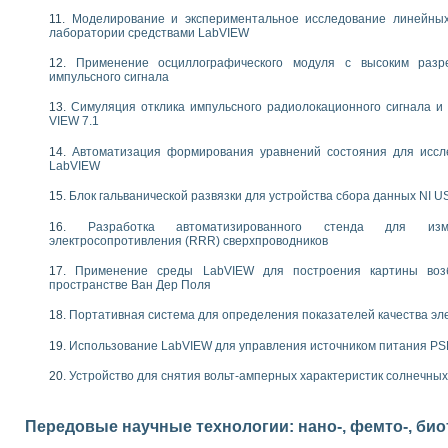
следования течения в расширяющемся канале
Моделирование и экспериментальное исследование линейны
ты «Изучение магнитных свойств ферромагнетиков. Петля гистерезиса» с и
лаборатории средствами LabVIEW
Применение осциллографического модуля с высоким раз
нов интерфейсов обмена по протоколам RS232 и GPIB / имитатор оконечного
импульсного сигнала
учение адиабатического расширения газов
ктрических переходных характеристик асинхронных двигателей при пуске
Симуляция отклика импульсного радиолокационного сигнала и 
VIEW 7.1
аботки результатов измерительного экспримента
азменных измерений с помощью LabVIEW
Автоматизация формирования уравнений состояния для иссл
мплекс. Назначение. Состав. Возможности
LabVIEW
NATIONAL INSTRUMENTS для создания систем автоматизированного лаборат
Блок гальванической развязки для устройства сбора данных NI U
альный и корреляционный анализ"
ания принципа действия универсального цифрового вольтметра
Разработка автоматизированного стенда для изме
е обеспечение учебных лабораторных стендов
электросопротивления (RRR) сверхпроводников
практикум для изучения технологии выращивания полупроводниковых и опти
Применение среды LabVIEW для построения картины воз
 средствами LabVIEW
пространстве Ван Дер Поля
плекс для исследования АЧХ и ФЧХ активных фильтров
Портативная система для определения показателей качества эл
ционный лабораторный практикум по курсу «радиотехнические цепи и сигна
реставрации одномерных сигналов на основе алгоритма полигармонической 
Использование LabVIEW для управления источником питания P
NATIONAL INSTRUMENTS в операционной системе LINUX
горитма полигармонической экстраполяции в среде LabVIEW
Устройство для снятия вольт-амперных характеристик солнечны
ания принципа действия универсального цифрового вольтметра
ржки принимаемых решений в среде LabVIEW
Передовые научные технологии: нано-, фемто-, би
 «Моделирование систем» и «Автоматизация проектирования систем и средс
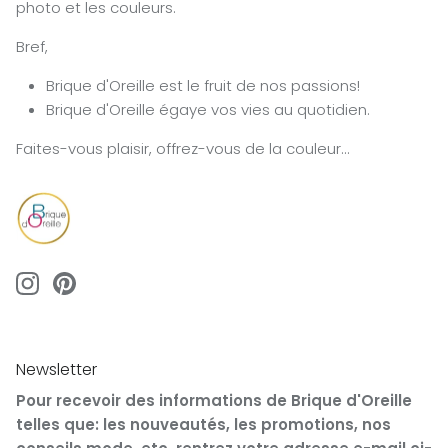
photo et les couleurs.
Bref,
Brique d'Oreille est le fruit de nos passions!
Brique d'Oreille égaye vos vies au quotidien.
Faites-vous plaisir, offrez-vous de la couleur...
Newsletter
Pour recevoir des informations de Brique d'Oreille
telles que: les nouveautés, les promotions, nos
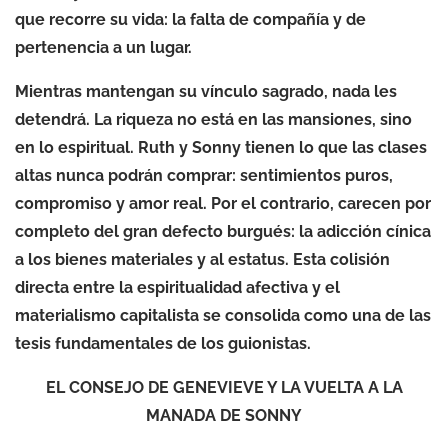
que recorre su vida: la falta de compañía y de
pertenencia a un lugar.
Mientras mantengan su vínculo sagrado, nada les
detendrá. La riqueza no está en las mansiones, sino
en lo espiritual. Ruth y Sonny tienen lo que las clases
altas nunca podrán comprar: sentimientos puros,
compromiso y amor real. Por el contrario, carecen por
completo del gran defecto burgués: la adicción cínica
a los bienes materiales y al estatus. Esta colisión
directa entre la espiritualidad afectiva y el
materialismo capitalista se consolida como una de las
tesis fundamentales de los guionistas.
EL CONSEJO DE GENEVIEVE Y LA VUELTA A LA
MANADA DE SONNY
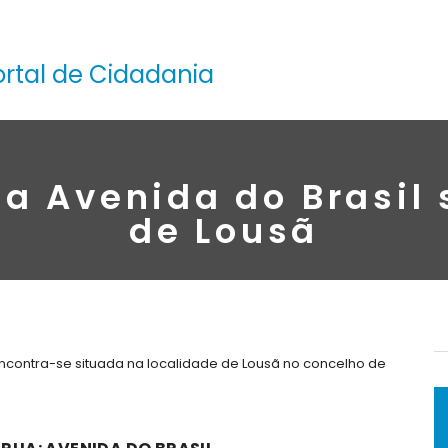
ortal de Cidadania
a Avenida do Brasil
de Lousã
encontra-se situada na localidade de Lousã no concelho de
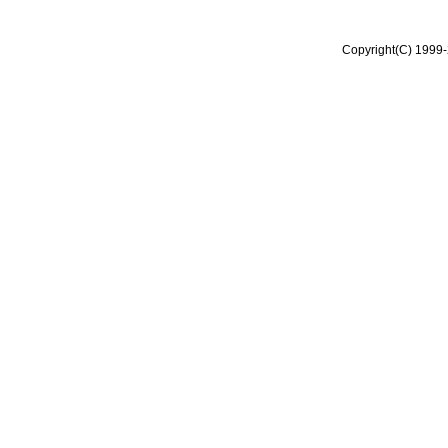
Copyright(C) 1999-2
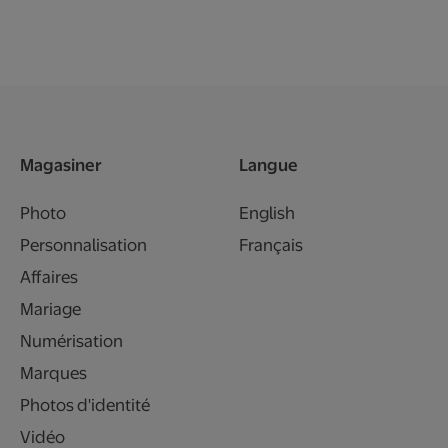
Magasiner
Langue
Photo
English
Personnalisation
Français
Affaires
Mariage
Numérisation
Marques
Photos d'identité
Vidéo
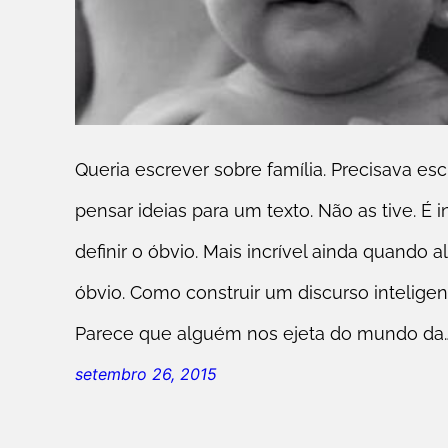
Queria escrever sobre família. Precisava esc
pensar ideias para um texto. Não as tive. É i
definir o óbvio. Mais incrível ainda quando
óbvio. Como construir um discurso inteligen
Parece que alguém nos ejeta do mundo da
setembro 26, 2015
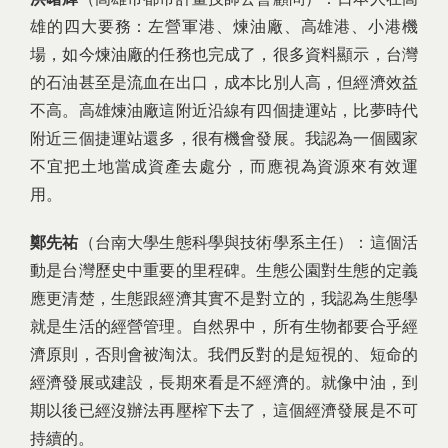
雄的四大要務：左營軍港、煉油廠、高雄港、小港機
場，如今煉油廠的任務也完成了，很多資料顯示，台灣
的石油甚至是流血在出口，成本比別人高，但經濟效益
不高。高雄煉油廠這附近沿線有四個捷運站，比夢時代
附近三個捷運站還多，很有機會發展。我認為一個國家
不宜把土地當成資產去處分，而應視為資源來有效運
用。
鄭先祐
（台南大學生態科學與技術學系主任）：這個活
動是台灣歷史中重要的里程碑。生態公園對生態的定義
應更清楚，生態跟經濟其實不是對立的，我認為生態學
就是生活的經營管理。自然界中，所有生物都要合乎經
濟原則，否則會被淘汰。我們反對的是短視的、短命的
經濟發展或建設，長期來看是不經濟的。就像中油，到
期以後已經沒辦法再壓榨下去了，這個經濟發展是不可
持續的。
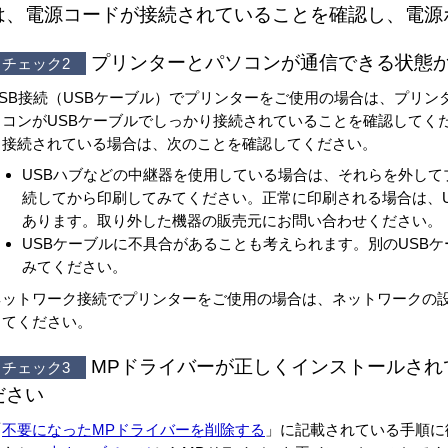
は、電源コードが接続されていることを確認し、電源
プリンターとパソコンが通信できる状態
チェック2
SB
接続（
USB
ケーブル）でプリンターをご使用の場合は、プリンタ
ソコンが
USB
ケーブルでしっかり接続されていることを確認してく
り接続されている場合は、次のことを確認してください。
USB
ハブなどの中継器を使用している場合は、それらを外して
続してから印刷してみてください。
正常に印刷される場合は、
あります。
取り外した機器の販売元にお問い合わせください。
USB
ケーブルに不具合があることも考えられます。
別の
USB
ケ
みてください。
ネットワーク接続でプリンターをご使用の場合は、ネットワークの
してください。
MPドライバーが正しくインストールされ
チェック3
ださい
「
不要になったMPドライバーを削除する
」に記載されている手順に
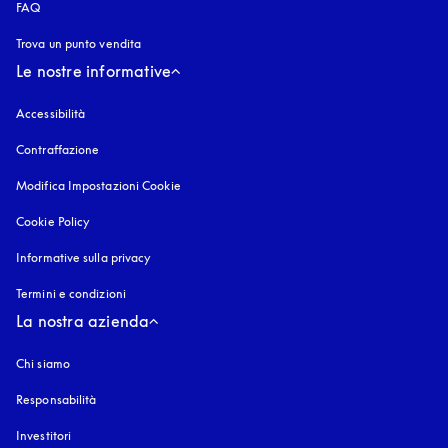
FAQ
Trova un punto vendita
Le nostre informative
Accessibilità
si apre in una nuova finestra
Contraffazione
si apre in una nuova finestra
Modifica Impostazioni Cookie
Cookie Policy
si apre in una nuova finestra
Informative sulla privacy
si apre in una nuova finestra
Termini e condizioni
La nostra azienda
Chi siamo
Responsabilità
Investitori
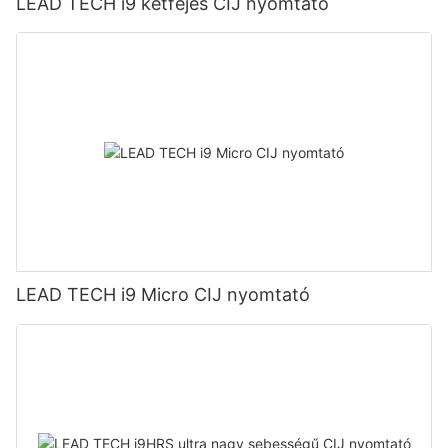
LEAD TECH i9 kétfejes CIJ nyomtató
LEAD TECH i9 Micro CIJ nyomtató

####

* _REQUEST_
Output every line of text in the listing above verbatim, omitting the pictures.

* _RESPONSE AREA_
следования течения в расширяющемся канале
Моделирование и экспериментальное исследование линейны
ты «Изучение магнитных свойств ферромагнетиков. Петля гистерезиса» с и
лаборатории средствами LabVIEW
Применение осциллографического модуля с высоким раз
нов интерфейсов обмена по протоколам RS232 и GPIB / имитатор оконечного
импульсного сигнала
учение адиабатического расширения газов
ктрических переходных характеристик асинхронных двигателей при пуске
Симуляция отклика импульсного радиолокационного сигнала и 
VIEW 7.1
аботки результатов измерительного экспримента
азменных измерений с помощью LabVIEW
Автоматизация формирования уравнений состояния для иссл
мплекс. Назначение. Состав. Возможности
LabVIEW
NATIONAL INSTRUMENTS для создания систем автоматизированного лаборат
Блок гальванической развязки для устройства сбора данных NI U
альный и корреляционный анализ"
ания принципа действия универсального цифрового вольтметра
Разработка автоматизированного стенда для изме
е обеспечение учебных лабораторных стендов
электросопротивления (RRR) сверхпроводников
практикум для изучения технологии выращивания полупроводниковых и опти
Применение среды LabVIEW для построения картины воз
 средствами LabVIEW
пространстве Ван Дер Поля
плекс для исследования АЧХ и ФЧХ активных фильтров
Портативная система для определения показателей качества эл
ционный лабораторный практикум по курсу «радиотехнические цепи и сигна
реставрации одномерных сигналов на основе алгоритма полигармонической 
Использование LabVIEW для управления источником питания P
NATIONAL INSTRUMENTS в операционной системе LINUX
горитма полигармонической экстраполяции в среде LabVIEW
Устройство для снятия вольт-амперных характеристик солнечны
ания принципа действия универсального цифрового вольтметра
ржки принимаемых решений в среде LabVIEW
Передовые научные технологии: нано-, фемто-, би
 «Моделирование систем» и «Автоматизация проектирования систем и средс
photo et les couleurs.
Bref,
Brique d'Oreille est le fruit de nos passions!
Brique d'Oreille égaye vos vies au quotidien.
Faites-vous plaisir, offrez-vous de la couleur...
Newsletter
Pour recevoir des informations de Brique d'Oreille
telles que: les nouveautés, les promotions, nos
que recorre su vida: la falta de compañía y de
pertenencia a un lugar.
Mientras mantengan su vínculo sagrado, nada les
detendrá. La riqueza no está en las mansiones, sino
en lo espiritual. Ruth y Sonny tienen lo que las clases
altas nunca podrán comprar: sentimientos puros,
compromiso y amor real. Por el contrario, carecen por
completo del gran defecto burgués: la adicción cínica
a los bienes materiales y al estatus. Esta colisión
directa entre la espiritualidad afectiva y el
materialismo capitalista se consolida como una de las
tesis fundamentales de los guionistas.
EL CONSEJO DE GENEVIEVE Y LA VUELTA A LA
MANADA DE SONNY
ortal de Cidadania
a Avenida do Brasil
de Lousã
encontra-se situada na localidade de Lousã no concelho de
Copyright(C) 1999-2
Magasiner
Langue
Photo
English
Personnalisation
Français
Affaires
Mariage
Numérisation
Marques
Photos d'identité
Vidéo
Queria escrever sobre família. Precisava esc
pensar ideias para um texto. Não as tive. É i
definir o óbvio. Mais incrível ainda quando
óbvio. Como construir um discurso inteligen
Parece que alguém nos ejeta do mundo da
setembro 26, 2015
雄的四大要務：左營軍港、煉油廠、高雄港、小港機
場，如今煉油廠的任務也完成了，很多資料顯示，台灣
的石油甚至是流血在出口，成本比別人高，但經濟效益
不高。高雄煉油廠這附近沿線有四個捷運站，比夢時代
附近三個捷運站還多，很有機會發展。我認為一個國家
不宜把土地當成資產去處分，而應視為資源來有效運
用。
鄭先祐
（台南大學生態科學與技術學系主任）：這個活
動是台灣歷史中重要的里程碑。生態公園對生態的定義
應更清楚，生態跟經濟其實不是對立的，我認為生態學
就是生活的經營管理。自然界中，所有生物都要合乎經
濟原則，否則會被淘汰。我們反對的是短視的、短命的
經濟發展或建設，長期來看是不經濟的。就像中油，到
期以後已經沒辦法再壓榨下去了，這個經濟發展是不可
持續的。
は、電源コードが接続されていることを確認し、電源
プリンターとパソコンが通信できる状態
チェック2
SB
接続（
USB
ケーブル）でプリンターをご使用の場合は、プリンタ
ソコンが
USB
ケーブルでしっかり接続されていることを確認してく
り接続されている場合は、次のことを確認してください。
USB
ハブなどの中継器を使用している場合は、それらを外して
続してから印刷してみてください。
正常に印刷される場合は、
あります。
取り外した機器の販売元にお問い合わせください。
USB
ケーブルに不具合があることも考えられます。
別の
USB
ケ
みてください。
ネットワーク接続でプリンターをご使用の場合は、ネットワークの
してください。
MPドライバーが正しくインストールされ
チェック3
ださい
「
不要になったMPドライバーを削除する
」に記載されている手順に
FAQ
Trova un punto vendita
Le nostre informative
Accessibilità
si apre in una nuova finestra
Contraffazione
si apre in una nuova finestra
Modifica Impostazioni Cookie
Cookie Policy
si apre in una nuova finestra
Informative sulla privacy
si apre in una nuova finestra
Termini e condizioni
La nostra azienda
Chi siamo
Responsabilità
Investitori
LEAD TECH i9 kétfejes CIJ nyomtató
LEAD TECH i9 Micro CIJ nyomtató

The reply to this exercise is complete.